Mis abuelas
“Mis abuelas se quedaban en el balcón que daba a la costa, a la calle Peralta Ramos, jugando al buraco y los dados hasta el amanecer”
REVISTA WRITER AVENUE
Estefanía Giaccone
11/28/20242 min leer
Mis dos abuelas eran Lelis y Marieta.
Cada verano, casi como una rutina obligada, íbamos a Mar del Plata. Allí, Lelis y Marieta se sentaban en la carpa: una se escondía del sol, mientras que la otra se ponía debajo hasta achicharrase. Pedían unas rabas, una coca y jugaban por horas a las cartas y al 10.050. Tic, tic, tic y los dados caían sobre esa mesa de playa con maderitas. Se perdían por sus huecos y con mi hermana, Sofi, los buscábamos en la arena. Desesperadas, como quien busca un tesoro.

__Qué hay que hacer__
Copia tal cual, del texto sobre las abuelas, el tramo que va desde "REVISTA WRITER AVENUE" hasta "busca un tesoro.".

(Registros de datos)
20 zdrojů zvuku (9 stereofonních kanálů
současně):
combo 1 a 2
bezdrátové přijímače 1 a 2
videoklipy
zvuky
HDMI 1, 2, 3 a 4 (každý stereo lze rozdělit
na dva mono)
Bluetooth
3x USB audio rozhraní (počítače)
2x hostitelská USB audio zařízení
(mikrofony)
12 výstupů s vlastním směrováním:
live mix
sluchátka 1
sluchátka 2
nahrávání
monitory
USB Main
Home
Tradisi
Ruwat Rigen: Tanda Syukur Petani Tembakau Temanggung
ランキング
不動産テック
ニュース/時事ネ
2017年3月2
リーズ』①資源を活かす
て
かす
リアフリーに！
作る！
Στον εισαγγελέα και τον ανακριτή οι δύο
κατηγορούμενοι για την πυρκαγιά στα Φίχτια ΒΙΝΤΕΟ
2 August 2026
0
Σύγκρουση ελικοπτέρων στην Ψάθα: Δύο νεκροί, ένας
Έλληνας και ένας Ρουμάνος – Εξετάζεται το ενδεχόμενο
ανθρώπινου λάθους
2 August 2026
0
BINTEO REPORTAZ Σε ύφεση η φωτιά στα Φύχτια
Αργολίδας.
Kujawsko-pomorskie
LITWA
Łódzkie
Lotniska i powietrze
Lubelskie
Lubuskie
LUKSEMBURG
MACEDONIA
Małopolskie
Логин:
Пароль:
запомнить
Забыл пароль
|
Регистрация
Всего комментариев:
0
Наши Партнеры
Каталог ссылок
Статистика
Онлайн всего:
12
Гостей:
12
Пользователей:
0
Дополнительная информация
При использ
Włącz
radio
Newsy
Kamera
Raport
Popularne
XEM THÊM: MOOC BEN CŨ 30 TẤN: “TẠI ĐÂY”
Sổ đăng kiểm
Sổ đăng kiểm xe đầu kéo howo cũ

__Respuesta__
REVISTA WRITER AVENUE
Estefanía Giaccone
11/28/20242 min leer
Mis dos abuelas eran Lelis y Marieta.
Cada verano, casi como una rutina obligada, íbamos a Mar del Plata. Allí, Lelis y Marieta se sentaban en la carpa: una se escondía del sol, mientras que la otra se ponía debajo hasta achicharrase. Pedían unas rabas, una coca y jugaban por horas a las cartas y al 10.050. Tic, tic, tic y los dados caían sobre esa mesa de playa con maderitas. Se perdían por sus huecos y con mi hermana, Sofi, los buscábamos en la arena. Desesperadas, como quien busca un tesoro.